* **Listed records**
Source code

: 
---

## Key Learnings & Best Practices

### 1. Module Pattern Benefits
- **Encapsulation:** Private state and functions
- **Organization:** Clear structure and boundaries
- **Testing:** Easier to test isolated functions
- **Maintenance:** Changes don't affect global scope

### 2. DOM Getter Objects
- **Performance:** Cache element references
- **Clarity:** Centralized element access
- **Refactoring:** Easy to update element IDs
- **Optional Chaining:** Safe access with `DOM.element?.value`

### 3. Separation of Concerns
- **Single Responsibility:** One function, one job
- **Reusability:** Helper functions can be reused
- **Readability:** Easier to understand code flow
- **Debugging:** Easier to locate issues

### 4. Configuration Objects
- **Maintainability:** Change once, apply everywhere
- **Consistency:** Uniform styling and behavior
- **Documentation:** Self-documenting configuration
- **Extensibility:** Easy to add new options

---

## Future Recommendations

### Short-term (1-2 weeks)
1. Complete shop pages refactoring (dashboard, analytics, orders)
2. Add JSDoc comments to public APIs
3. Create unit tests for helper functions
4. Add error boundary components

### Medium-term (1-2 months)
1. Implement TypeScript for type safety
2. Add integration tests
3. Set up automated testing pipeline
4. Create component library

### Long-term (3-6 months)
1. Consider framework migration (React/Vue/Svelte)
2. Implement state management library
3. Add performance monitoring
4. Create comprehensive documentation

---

* **Work request**
Of the lines above, output exactly those from the line bearing "- **Performance:** Cache element references" through the line bearing "3. Add performance monitoring", inclusive.

* **Solution below**
- **Performance:** Cache element references
- **Clarity:** Centralized element access
- **Refactoring:** Easy to update element IDs
- **Optional Chaining:** Safe access with `DOM.element?.value`

### 3. Separation of Concerns
- **Single Responsibility:** One function, one job
- **Reusability:** Helper functions can be reused
- **Readability:** Easier to understand code flow
- **Debugging:** Easier to locate issues

### 4. Configuration Objects
- **Maintainability:** Change once, apply everywhere
- **Consistency:** Uniform styling and behavior
- **Documentation:** Self-documenting configuration
- **Extensibility:** Easy to add new options

---

## Future Recommendations

### Short-term (1-2 weeks)
1. Complete shop pages refactoring (dashboard, analytics, orders)
2. Add JSDoc comments to public APIs
3. Create unit tests for helper functions
4. Add error boundary components

### Medium-term (1-2 months)
1. Implement TypeScript for type safety
2. Add integration tests
3. Set up automated testing pipeline
4. Create component library

### Long-term (3-6 months)
1. Consider framework migration (React/Vue/Svelte)
2. Implement state management library
3. Add performance monitoring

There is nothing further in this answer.